Juba residents raise alarm over chocking garbage

Juba residents raise alarm over chocking garbage
A heap of garbage seen along Juba International Airoprt Road in Tongpiny | Picture Supplied

Juba residents have expressed concerns over the heaps of garbage littering the city. They are accusing the Juba City Council of doing little to control the dumping of garbage on the streets.

Several people who spoke to The City Review said despite collecting money from the traders, the Juba City Council had failed to fulfil its promises of maintaining and keeping Juba clean.

Lillian Kiden, a resident of Hai Mauna who also sells fruits and water at the custom market, said the Juba City Council has been collecting money from the traders in the name of keeping Juba clean, but the traders do not know where the money is being used.

According to Kiden, the city council often collects garbage fees from the shops in the markets, restaurants, and other places, including some individuals. But the dividends are yet to be seen.

“Do you know what is happening here? I tell you, Juba City Council is disturbing traders every day by collecting the garbage fees from shop to shop, where some used to pay from SSP5,000 to SSP 7,000 per month depending on the size of the shop,”  Kiden told The City Review on Wednesday.

She said the filth in the country’s capital sends a negative message about South Sudan to visitors.

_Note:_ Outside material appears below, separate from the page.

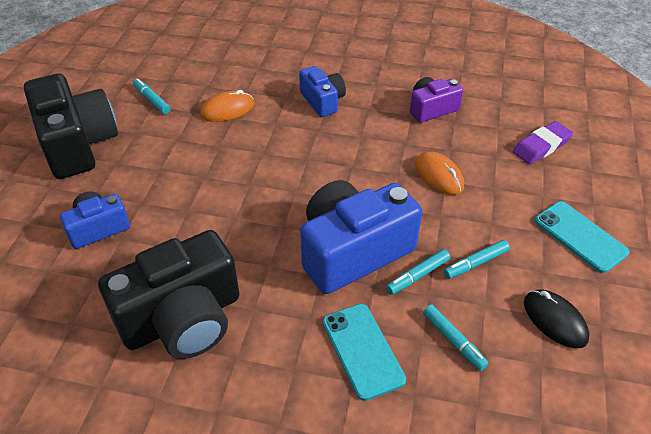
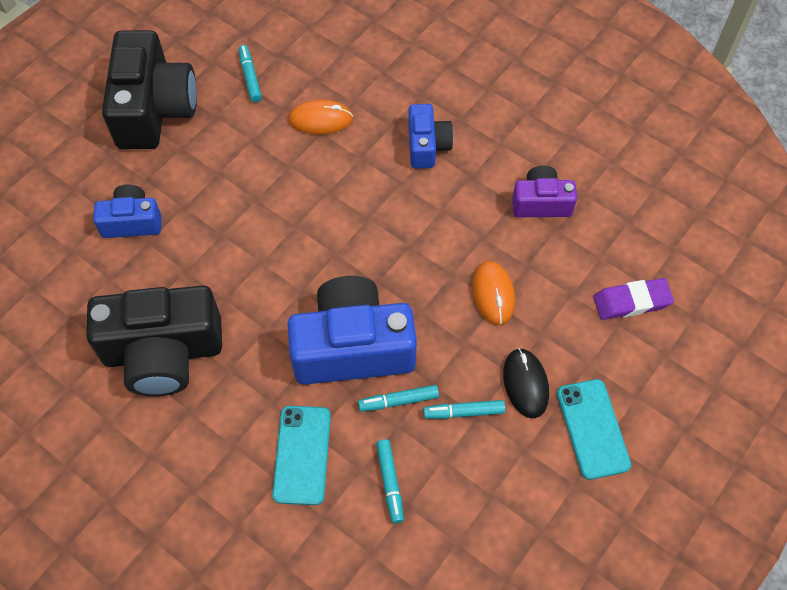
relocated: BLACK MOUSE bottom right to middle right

“If you want to keep your place clean, you have to pay those street boys for them to collect the waste from your place. To make it worse, the same people you pay to carry the garbage away will collect some from somewhere and bring it to your place for you to pay them again,” she revealed.

However, another resident, who identified himself as Kenneth, called on the Central Equatoria State government to provide more trucks for garbage collection.

He said the heaps of garbage on the streets of Juba and residential areas are spoiling the’s reputation.

“They have been collecting money from us but after paying that money to them, [we still] have to pay some boys to collect the garbage in front of [our] shops,” he said.

“At least some of us can ask questions, but [what] about our brothers from other countries? “[They] will not ask questions because doing so cause [them] problems,” Kenneth protested.

Another Juba resident, who preferred anonymity for fear of reprisal, blamed the government for the lack of waste management.

“The garbage can stay for a long time and can produce a bad smell, and at the same time, there are people selling vegetables just next to the waste,” he said.

Plot hatched

In December 2021, the former Mayor of Juba City Council, Kalisto Lado Faustino, promised the public that Juba City would be free of garbage.

“We believe [that] keeping Juba clean, green, and safe will be an achievement, we will be free of the garbage soon in Juba City,” Lado said last year.

On the same day, the Director of Environment and Sanitation for Juba City Council, Gasim Ibrahim, said the collection of garbage in every street and within residential areas would be a daily routine assigned to the authorities of Juba City Council.

“This is what we are doing every day, and it is our work as the authorities of Juba City Council to make sure that the streets and residential areas remain clean,” said Ibrahim.

Following his removal, Juba City deputy mayor for finance and planning, Solomon Pitia, promised to continue with the former mayors’ projects, which include a campaign to keep Juba clean.

“We work as an institution, and in any institution, anyone can implement the plans and projects, meaning whoever remains here will implement the projects that are in the pipe.”

“We are going to continue with the exercise of reorganisation of markets, which includes demolitions. We are going to continue with the keep Juba clean and green campaign and many other projects,” deputy mayor Pitia said.

However, he said keeping Juba clean is the responsibility of everybody, not just the Juba City Council.